If you save that as friend.cpp and then compile, the output will be
Friendly function to class = 8
Friendly class to class = 3

Pointers

Pointers are pointers to memory, the variable that is defined as a pointer still holds the same area in memory as the type of the pointer e.g. char and int are of different size in memory, just do a

cout << sizeof(char) << sizeof(int);

to find out.

The actually pointer holds the address of the variable it is pointing to, e.g.

The value variable

Value = 10, address within the memory for value = 4

The pointer

ValuePointer = 4 (the address of the value), address within the memory = 200

The valuepointer actually equals 4, the memory of the value variable, if you use the * (pointer) then you will get the value pointed to, 10, and if you use the & (address) you will get 200 which is the place in memory where the valuepointer is placed in memory.

For example

int main()
{
int value1 = 10;
int *valp = &value1;       // equals the memory address of value1
 
std::cout << "Value 1 = " << value1 << " address = " << &value1 << "\n";
std::cout << "Value p = " << *valp << " address = " << &valp << " pointed to memory " << valp << "\n";
std::cout << "The value p pointerd to memory is the same as the memory address as value 1\n";
std::cout << "The value p = the pointerd memory value that is assoicated with the value that is in valp (address of memory)\n";
 
(*valp)++;              // correct increament the value that is pointed to by the address held by vapl
std::cout << "Value 1 = " << value1 << " address = " << &value1 << "\n";
std::cout << "Value p = " << *valp << " address = " << &valp << " pointed to memory " << valp << "\n";
 
*valp++;              // incorrect will increament the address that is held valp by sizeof(int) (usually 4)
std::cout << "Value 1 = " << value1 << " address = " << &value1 << "\n";
std::cout << "Value p = " << *valp << " address = " << &valp << " pointed to memory " << valp << "\n";
 
return 0;
}

Local variables

This is a tutorial about variable scope, a variable is a means to store data within the context of the program. For example, if you wish to store a numerical value then you would not store that number in a string, but within a integer or floating point number.

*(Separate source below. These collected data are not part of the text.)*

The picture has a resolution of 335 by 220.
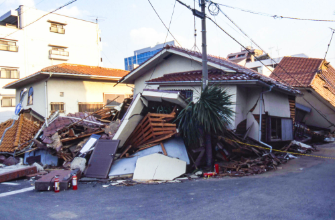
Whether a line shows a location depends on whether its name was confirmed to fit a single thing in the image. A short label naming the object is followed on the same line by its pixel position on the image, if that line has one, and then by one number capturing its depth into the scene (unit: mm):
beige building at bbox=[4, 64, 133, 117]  17625
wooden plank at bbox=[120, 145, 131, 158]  9830
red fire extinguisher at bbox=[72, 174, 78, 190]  7492
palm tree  8875
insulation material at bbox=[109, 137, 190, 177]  8969
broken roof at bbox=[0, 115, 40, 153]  12388
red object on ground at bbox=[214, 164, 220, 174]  8930
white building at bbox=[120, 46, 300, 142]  11250
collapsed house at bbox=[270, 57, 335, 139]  20250
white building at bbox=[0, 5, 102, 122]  27127
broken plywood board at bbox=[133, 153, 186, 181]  8461
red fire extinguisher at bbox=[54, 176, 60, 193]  7232
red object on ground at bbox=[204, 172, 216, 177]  8702
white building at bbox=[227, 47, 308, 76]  29264
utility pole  9492
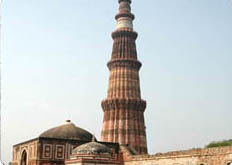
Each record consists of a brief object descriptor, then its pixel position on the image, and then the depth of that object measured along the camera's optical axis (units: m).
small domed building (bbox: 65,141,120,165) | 26.81
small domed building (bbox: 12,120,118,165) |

There are different types of variables, integer / string etc, but the scope of a variable is the area in which the variable is defined within block of code that it is situated.

This is some c++ code to demonstrate the difference between local variables and global.

#include <iostream>
 
// global variable
int value1 = 0;
 
void globalVariable()
{
       // output the global variable
       std::cout << "Global " << value1 << "\n";
}
 
int main(void)
{
       int value1 = 1;                     // local function variable
       globalVariable();              // output the global
       std::cout << "Local " << value1 << "\n";       // output the local
 
       // the value1 here is local to the for loop
       for (int value1 = 10; value1 < 15; value1++)
       {
              std::cout << "For loop : " << value1 << "\n";
       }
 
       // output the global and local and notice they have not changed with the very local for loop 
       // with the same variable name.
       globalVariable();
       std::cout << "Local " << value1 << "\n";
       return 0;       
}

the output would be

Global 0
Local 1
For loop : 10
For loop : 11
For loop : 12
For loop : 13
For loop : 14
Global 0
Local 1

To demonstrate that the global /local and looping locals do only work within there area.

Add two numbers

This tutorial will read in two numbers from the console line and output the answer of the two integer values.

The cin refers to the console input, the >> allows the console input value placed into the variable (in this case the val1, val2), NOTE. << would mean output. With using the exception, and the try catch block of code allows for any errors in the conversion of the input into a integer value. Within the printf, there are a few conversion types, the %d means using the corresponding parameter within printf and output a integer value, %s means a string. When I say the corresponding parameter, if there are two %d within the output string, it will display in order the values attached to the printf(...) call. The code 

#include <iostream>
#include <exception>
 
//using the namespace std (standard) for the cin -> console input
using namespace std;       
 
int main()
{
       // setup the defaul values.
       int val1 =0, val2 =0;
       try 
       {
              // output to the console
              printf("Please enter number 1 : ");
              // read in the input, if not a integer value, this will
              // cause a error 
              cin >> val1;       
              printf("Please enter number 2 : ");
              cin >> val2;
       }
       catch (exception& e)
       {
              // write out any error exception
              printf("Not a valid input %s\n", e.what());
       }
       // output the answer of the two inputted values.
       printf("Answer : %d\n", (val1 + val2));
       return 0;
}

save this as cppaddtwonumbers.cpp. Once compiled (g++ cppaddtwonumbers.cpp -o cppaddtwonumbers (the -o means to output to the filename else a a.out file name would be created))
Once executed the program, cppaddtwonumbers within Windows, or ./cppaddtwonumbers within Linux/Unix.

The output would be 

Please enter number 1 : 23
Please enter number 2 : 41
Answer : 64